=== Ausgewählter Text ===
Im “Harlem” sind alle Plätze besetzt, Cocktailsessel sorgen für den bequemen Sitz, doch die meisten müssen stehen. An der hohen Decke hängen Kronleuchter, die Stimmung ist ausgelassen und der Altersdurchschnitt liegt bei 25 Jahren. Während die Frauen, die waghalsig hohes Schuhwerk tragen, viel Bein zeigen, geben sich die Männer betont lässig. Wenn einer zur Jeans ein Sakko trägt, dann ist es mit verwegenen Stickereien im Tattoo-Stil aufgepeppt. Shorts, T-Shirts mit vermeintlich witzigen Sprüchen oder andere touristentypische modische Fehltritte? Fehlanzeige, das Harlem ist ein Unterhaltungs-Tempel mit Niveau, inmitten des aufstrebenden Stadtteils Ciudad Jardin.
Es schwitzt und schreit die Avantgarde des Flamencos
Donnerstags treten hier im küstennahen Norden der Inselhauptstadt Flamenco-Künstler auf. Ihre Darbietungen ähneln mitnichten den Folklore-Shows, die in den Dreisternehotels, der nicht weit entfernten Platja de Palma und Es Arenal beworben werden. Im Harlem schwitzt und schreit die Avantgarde eines modernen, zeitgenössischen Flamencos – heftig und mit echter Inbrunst – feucht und lauthals. An den anderen Tagen stehen Indie-Rockbands auf der professionell ausgeleuchteten Bühne, freitags bringt kritisches Kabarett die Jugend der spanischen Baleareninsel zum Lachen.

=== Datensätze ===
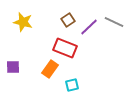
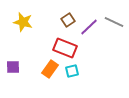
cyan square: moved 14 px up
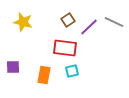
red rectangle: rotated 15 degrees counterclockwise
orange rectangle: moved 6 px left, 6 px down; rotated 24 degrees counterclockwise
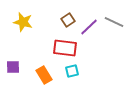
orange rectangle: rotated 42 degrees counterclockwise
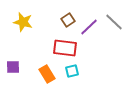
gray line: rotated 18 degrees clockwise
orange rectangle: moved 3 px right, 1 px up
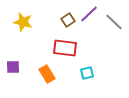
purple line: moved 13 px up
cyan square: moved 15 px right, 2 px down
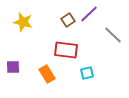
gray line: moved 1 px left, 13 px down
red rectangle: moved 1 px right, 2 px down
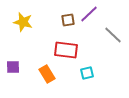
brown square: rotated 24 degrees clockwise
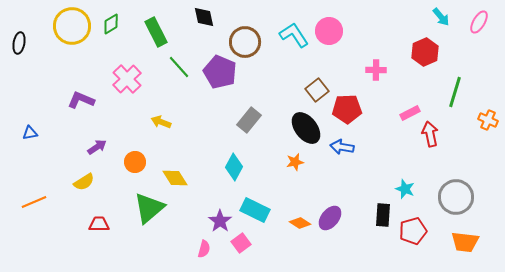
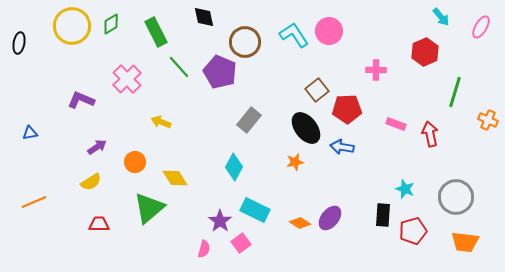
pink ellipse at (479, 22): moved 2 px right, 5 px down
pink rectangle at (410, 113): moved 14 px left, 11 px down; rotated 48 degrees clockwise
yellow semicircle at (84, 182): moved 7 px right
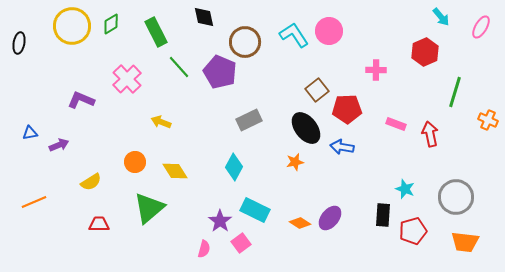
gray rectangle at (249, 120): rotated 25 degrees clockwise
purple arrow at (97, 147): moved 38 px left, 2 px up; rotated 12 degrees clockwise
yellow diamond at (175, 178): moved 7 px up
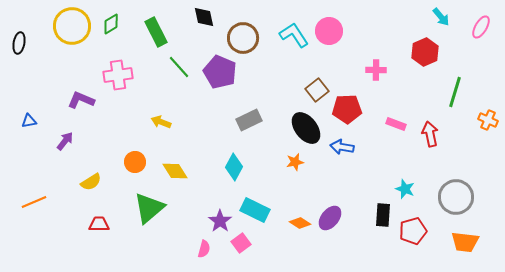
brown circle at (245, 42): moved 2 px left, 4 px up
pink cross at (127, 79): moved 9 px left, 4 px up; rotated 36 degrees clockwise
blue triangle at (30, 133): moved 1 px left, 12 px up
purple arrow at (59, 145): moved 6 px right, 4 px up; rotated 30 degrees counterclockwise
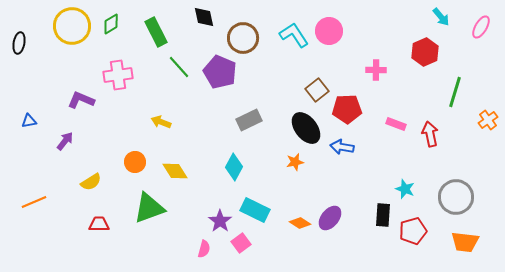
orange cross at (488, 120): rotated 30 degrees clockwise
green triangle at (149, 208): rotated 20 degrees clockwise
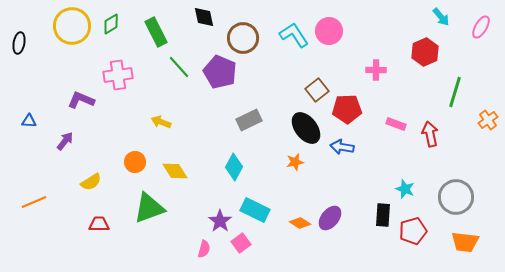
blue triangle at (29, 121): rotated 14 degrees clockwise
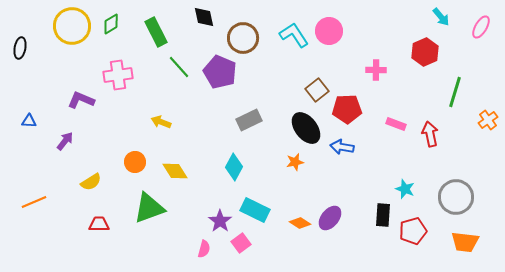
black ellipse at (19, 43): moved 1 px right, 5 px down
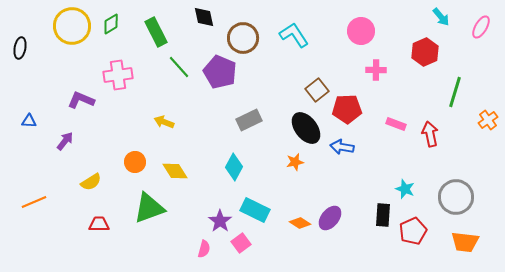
pink circle at (329, 31): moved 32 px right
yellow arrow at (161, 122): moved 3 px right
red pentagon at (413, 231): rotated 8 degrees counterclockwise
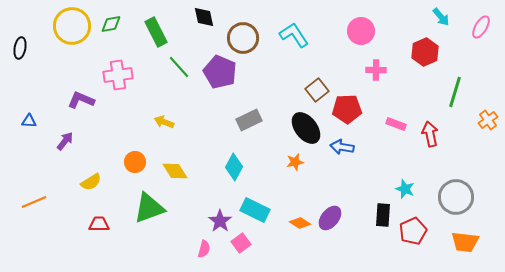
green diamond at (111, 24): rotated 20 degrees clockwise
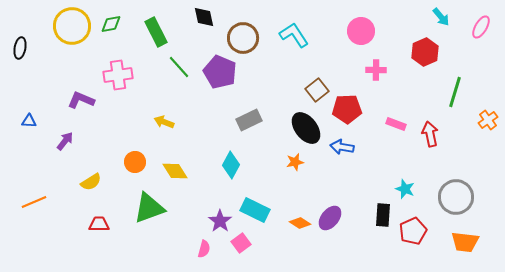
cyan diamond at (234, 167): moved 3 px left, 2 px up
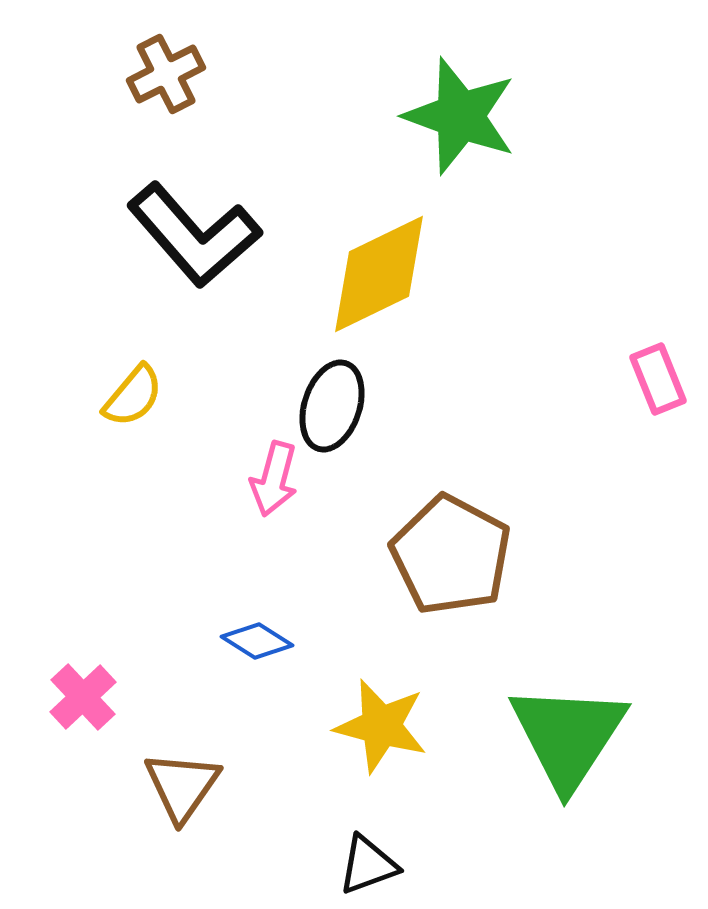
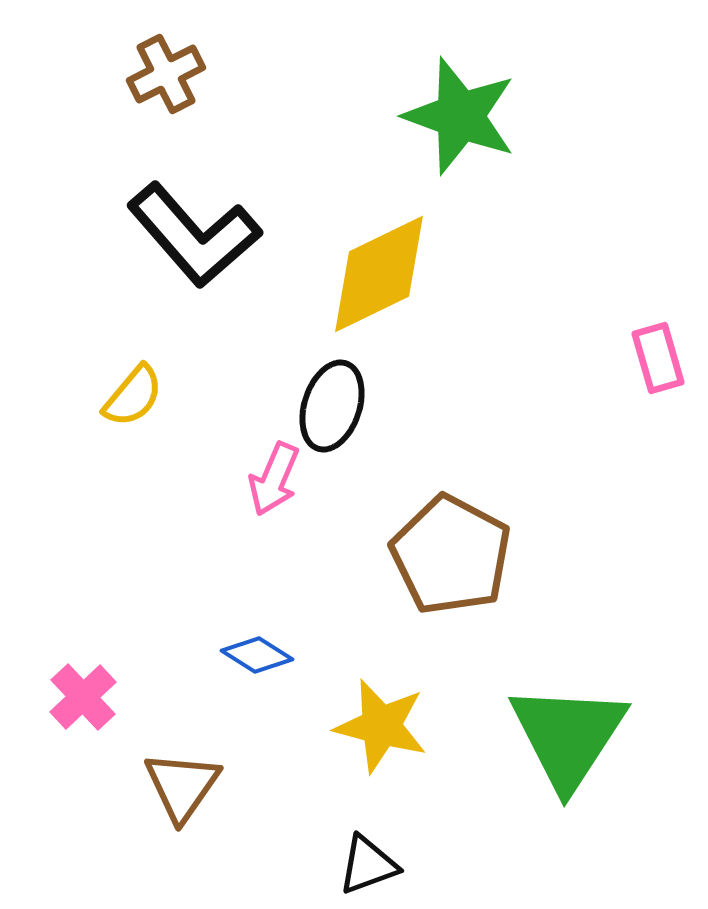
pink rectangle: moved 21 px up; rotated 6 degrees clockwise
pink arrow: rotated 8 degrees clockwise
blue diamond: moved 14 px down
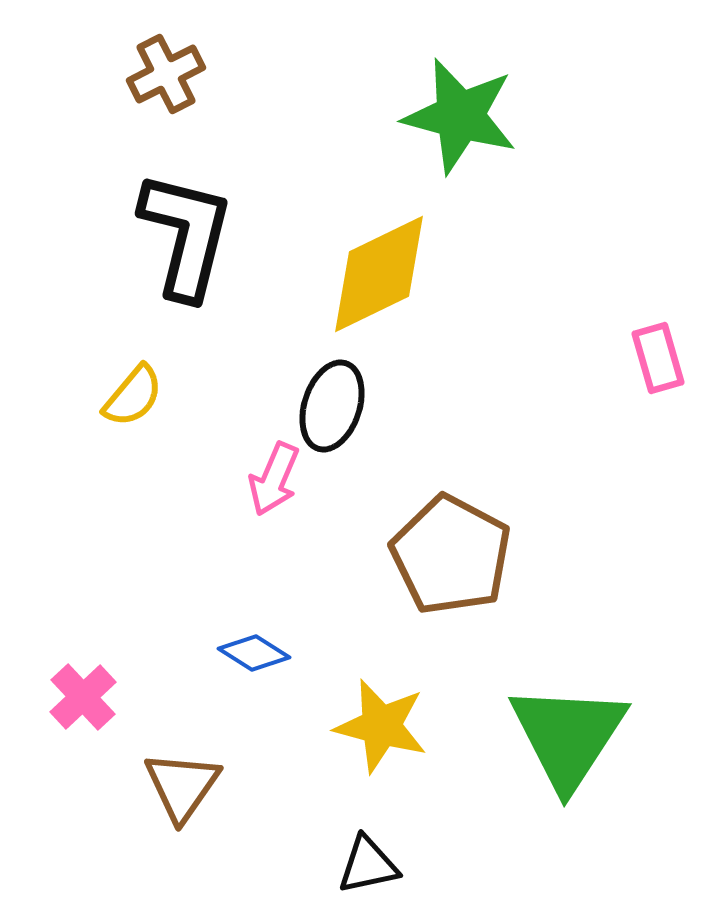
green star: rotated 5 degrees counterclockwise
black L-shape: moved 8 px left; rotated 125 degrees counterclockwise
blue diamond: moved 3 px left, 2 px up
black triangle: rotated 8 degrees clockwise
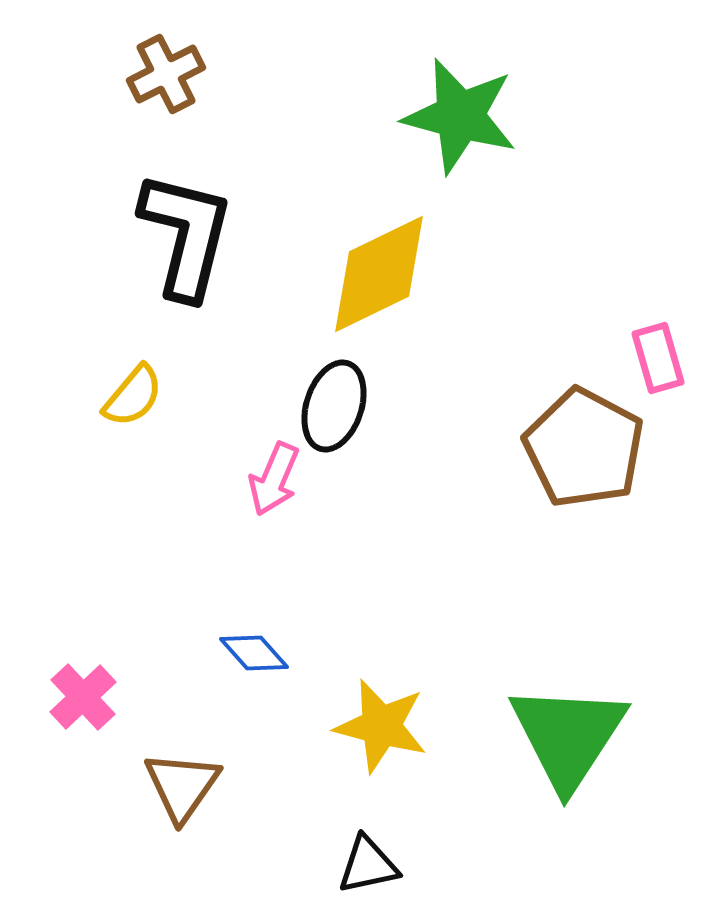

=== Ziel ===
An welchem Wochentag treten laut dem ausgewählten Text im Harlem Flamenco-Künstler auf? Stütze dich dabei ausschließlich auf den ausgewählten Text.

=== Antwort ===
Donnerstags.